- Lydia Young Hayes, from a 1931 newspaper
- Born: September 11, 1871 Hutchinson, Minnesota
- Died: February 8, 1943 (aged 71) Bemidji, Minnesota
- Occupations: Educator, advocate for blind people
- Known for: Director, New Jersey Commission for the Blind

= Lydia Young Hayes =

American educator (1871–1943)

Lydia Young Hayes (September 11, 1871 – February 8, 1943) was an American educator, and the first director of the New Jersey Commission for the Blind.

== Early life ==
Lydia Young Hayes was born in Hutchinson, Minnesota, the daughter of Charles W. Hayes, a farmer. She became blind as a girl, after a farm accident. She graduated from the Perkins School for the Blind in Boston, and trained as a teacher at the Kindergarten Normal School of Boston University.

== Career ==
Hayes taught blind children and adults as a young woman. In 1904, she was chosen by the Massachusetts Commission for the Blind as one of the state's two home educators for blind adults. Helen Keller recommended Hayes to the governor of New Jersey, to lead that state's programs for blind residents. Hayes became the first director of the New Jersey Commission for the Blind in 1910.

During her tenure, New Jersey did not open a state school for blind children; instead, it offered braille classes in public schools, and integrated classes including both blind and sighted students. "It is more and more believed that the segregation of the blind is not wise either for youth or adult," she told a newspaper in 1913. The state's home education program helped blind adults learn braille and vocational skills.

Hayes testified at a 1937 Congressional hearing on "talking-book records" and equipment in New Jersey libraries: "The majority of the older blind do not read by touch and the talking book is the only way to hear the stories in which they are interested," she explained, adding "in many cases this provides their only recreation". She retired from the director's role in 1937, but remained active with the commission as an educational consultant until 1942.
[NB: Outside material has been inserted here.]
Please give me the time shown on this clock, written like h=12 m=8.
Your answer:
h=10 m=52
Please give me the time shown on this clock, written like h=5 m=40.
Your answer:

Hayes was also executive secretary of the New Jersey State Association for the Blind, and president of the Perkins Institution alumnae association. She was a delegate and served on the hospitality committee at the World Conference on Work for the Blind, when it met in New York in 1931. In 1936, she attended the funeral of Anne Sullivan Macy.

== Personal life and legacy ==
In retirement, Hayes moved to Bemidji, Minnesota. She lived with her nephew William Grant Hayes and his wife, Helen Schultz Hayes, who was deafblind and a former student of Lydia Y. Hayes.
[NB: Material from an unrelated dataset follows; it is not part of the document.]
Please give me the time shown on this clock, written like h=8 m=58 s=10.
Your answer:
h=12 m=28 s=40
Hayes died in Bemidji in 1943, aged 71 years. "She insisted that segregation of the blind was not the part of a proper teaching process", noted a colleague at the time of her death. The Lydia Hayes Memorial Association formed in 1949, and ran the Lydia Hayes Home for the Aged Blind in Kenvil, New Jersey. There was a Lydia Hayes Memorial Award given by the New Jersey State Commission for the Blind for "outstanding achievement by a blind person".